This is the third and final volume in Tom Kakonis’s excellent series featuring Timothy Waverly, a professional card player who has found nothing but trouble ever since Kakonis first introduced him in Michigan Roll. At the end of that book, Waverly had to flee Michigan with some especially nasty characters on his trail.
At the end of the second book, Double Down, he and his long-time partner Bennie Epstein had to race away from another dicey situation in Florida. It’s now 1993, and they’ve landed in Vegas, living in a pitiful house and trying to fly under the radar while they attempt to cobble together the stake that will put them back on Easy Street.
Waverly is playing Blackjack, very carefully and for very small stakes. Carefully, because he knows that if he gets branded as a card counter, he’ll be banned from every casino in town; for very small stakes, because that’s all he has and because Bennie is losing their money on “sure thing” sports bets about as fast as Waverly can make it at the tables.
This being Vegas, there are a lot of other dreamers and schemers in town, among them, Wyman Brewster, a self-proclaimed “healer” who believes that virtually any illness, no matter how severe, can be cured by cleansing the body of impurities and replacing them with natural ingredients. Brewster is working out of a storefront center where he counsels patients and sells his natural products, but he dreams of opening a beautiful clinic, somewhere far away from Vegas, where he can chart a new future for the deadly sick.

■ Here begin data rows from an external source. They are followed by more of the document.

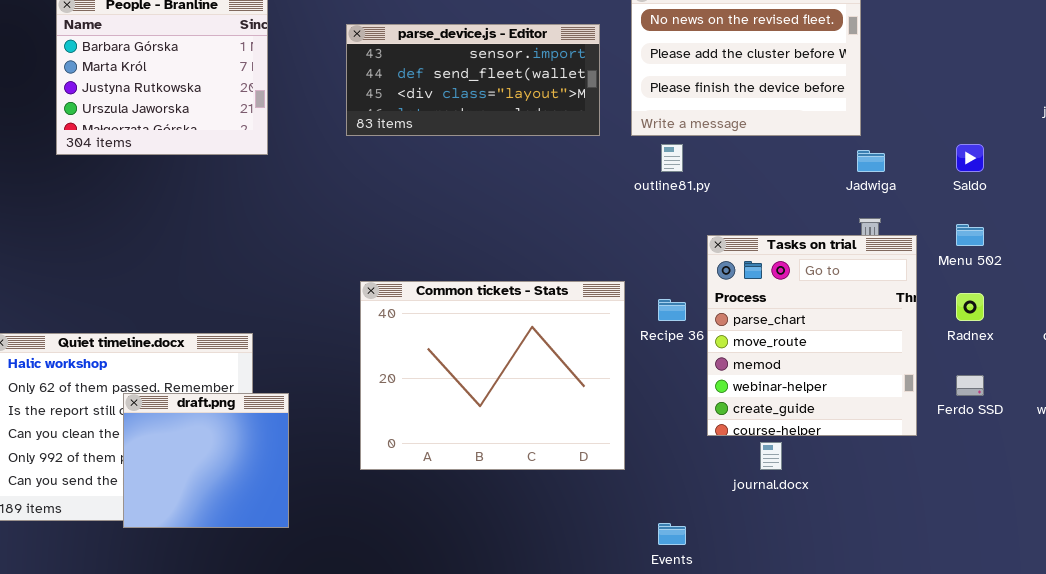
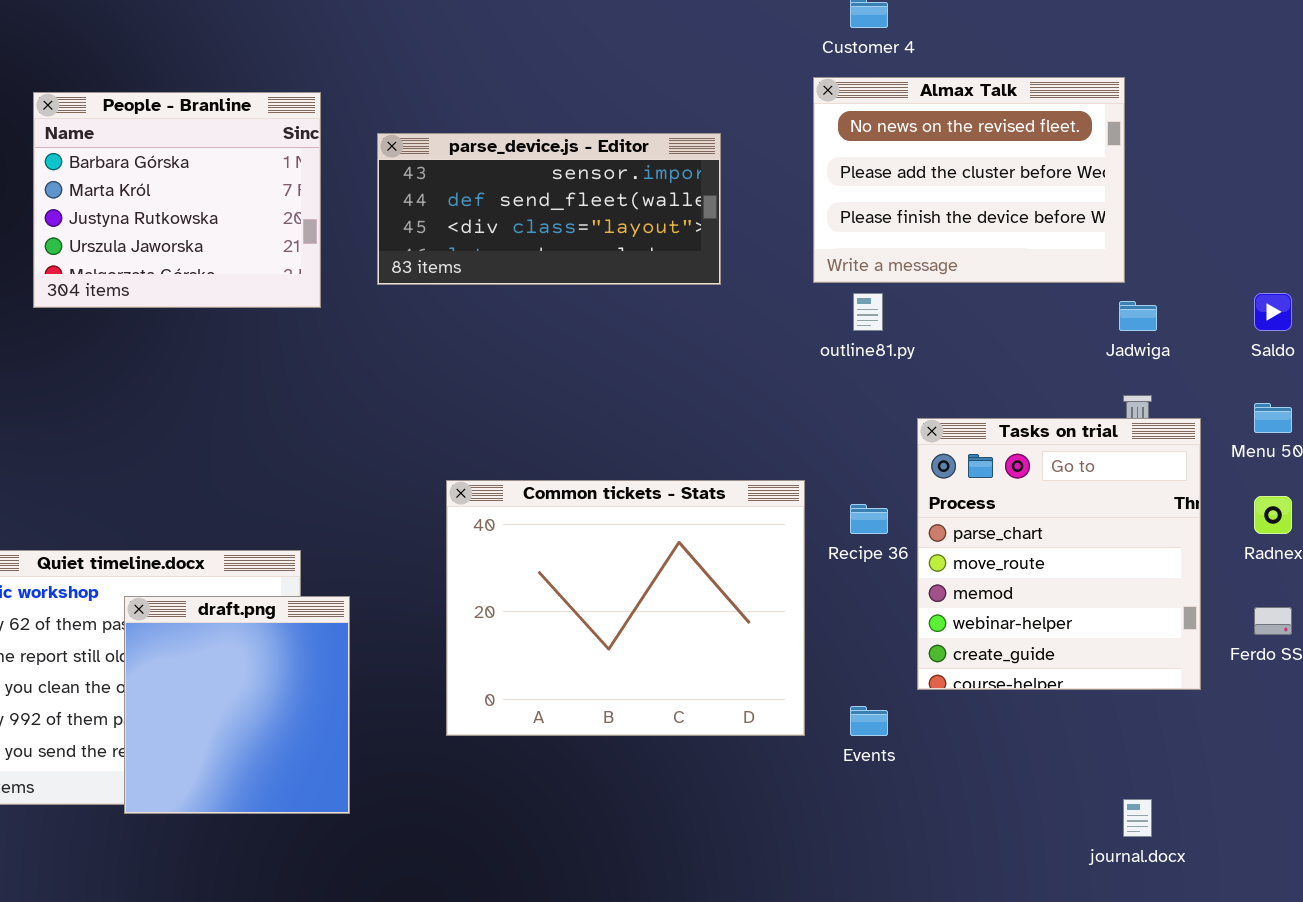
parse_device.js - Editor: [346,24,600,136] -> [377,133,721,285], moved
draft.png: [123,393,289,528] -> [124,596,350,814], resized
journal.docx: [760,442,782,470] -> [1123,799,1152,837], moved
Events: [658,523,686,545] -> [850,706,888,736], moved

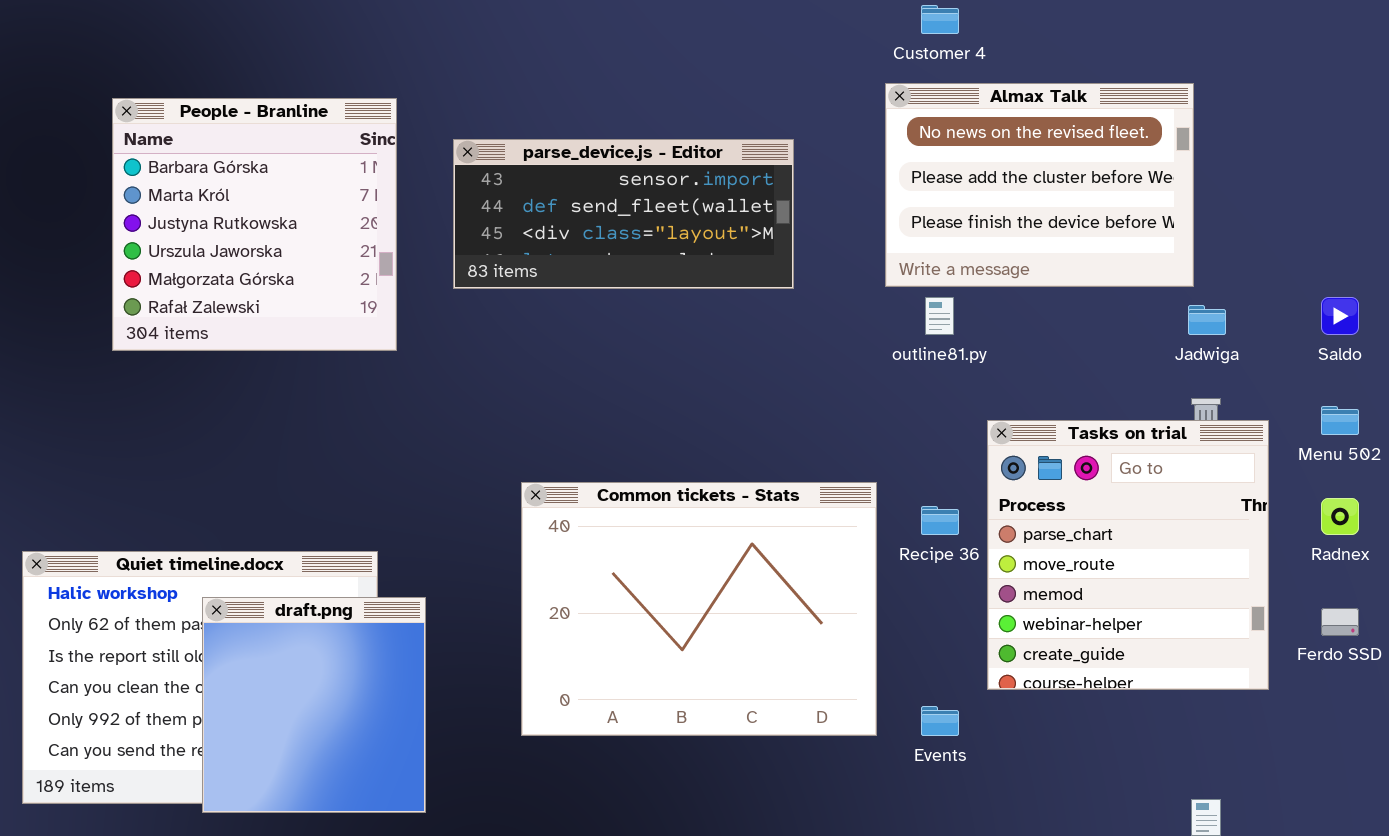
People - Branline: [33,92,321,308] -> [112,98,397,351], resized

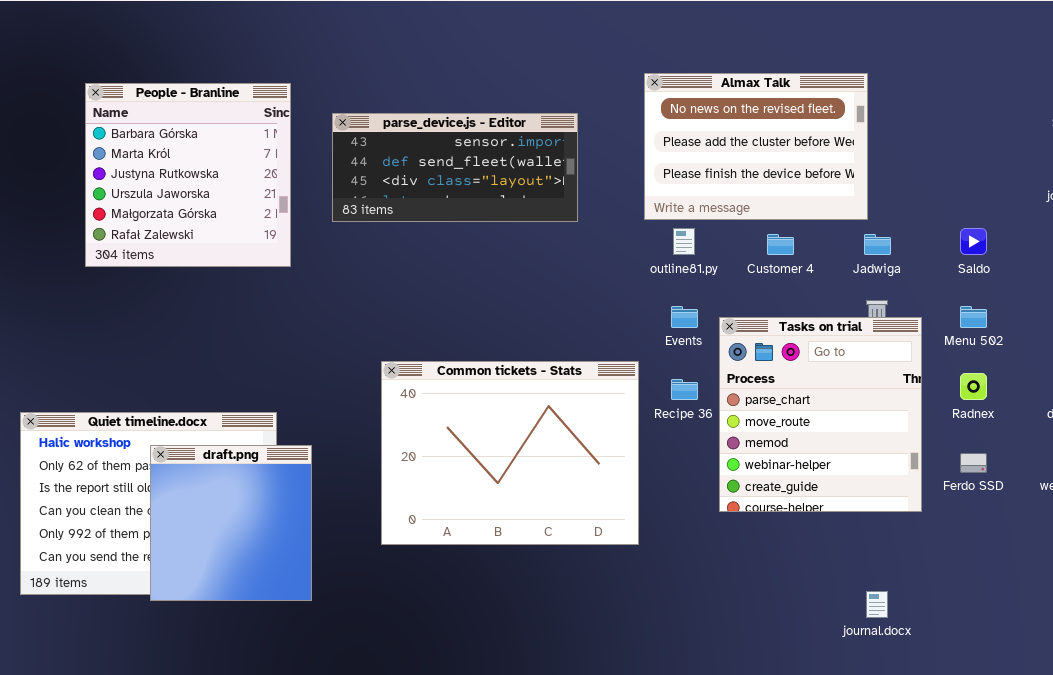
Customer 4: [921,5,959,34] -> [767,234,794,255], moved
Events: [921,706,959,736] -> [671,306,698,328], moved

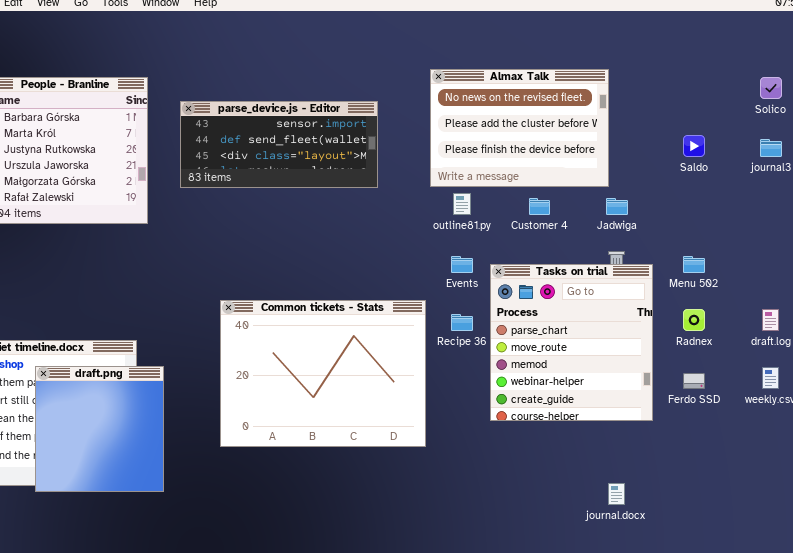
Saldo: [960,228,987,255] -> [683,135,705,157], moved

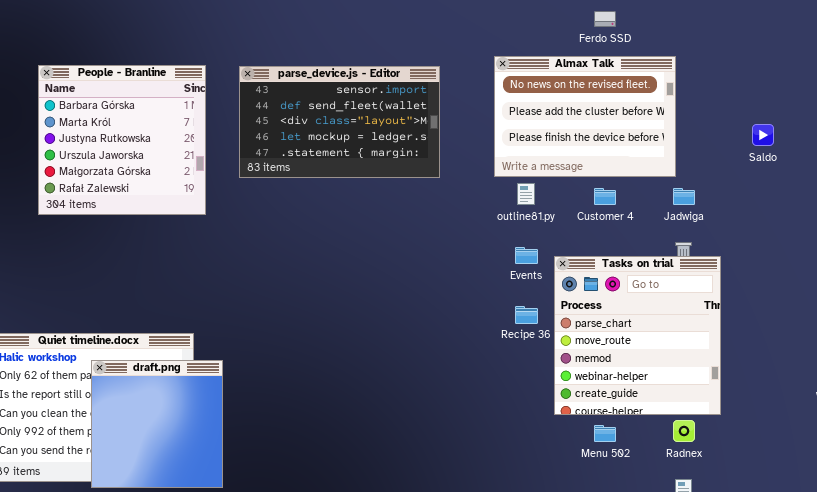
parse_device.js - Editor: [180,101,378,188] -> [239,66,440,178], resized
Menu 502: [683,256,705,273] -> [594,425,616,442], moved
Common tickets - Stats: [220,300,426,447] -> none, closed
Radnex: [683,309,705,331] -> [673,420,695,442], moved
Ferdo SSD: [683,373,705,389] -> [594,11,616,27], moved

Also in town is Ignatius “Eggs” La Revere, a sadistic con man who not only loves to fleece his victims but to do great and imaginative bodily harm to them as well. Both Brewster and La Revere are in desperate need of money, and each thinks that the other might be able to supply it. Normally, this would have nothing to do with the fortunes of Timothy Waverly and Bennie Epstein, but as fate would have it, Waverly’s very naïve sister, Valerie, lands in town from South Dakota.
Valerie, who lives a “natural” life herself, is enamored of Brewster’s reputation and is determined to join his team. That puts her smack in the middle of the maneuvering between Brewster and La Revere, and Waverly believes he has an obligation to step in and save his sister from disaster, even though she refuses to believe his wise counsel. What follows is a great story with a cast of marvelous and very quirky characters. Vegas is on display at its shabbiest best and Timothy Waverly continues to be a great protagonist.
This book, along with the first two books in the series, have long been out of print but are now being re-released in great new trade paperback editions by Brash Books. All three of the books have held up very well and seem as fresh as they were when they first appeared in the late 1980s and early ‘90s. It’s hard to imagine that there’s any fan of crime fiction that would not enjoy them, but do yourself a favor and start with Michigan Roll. Trust me, you won’t regret it.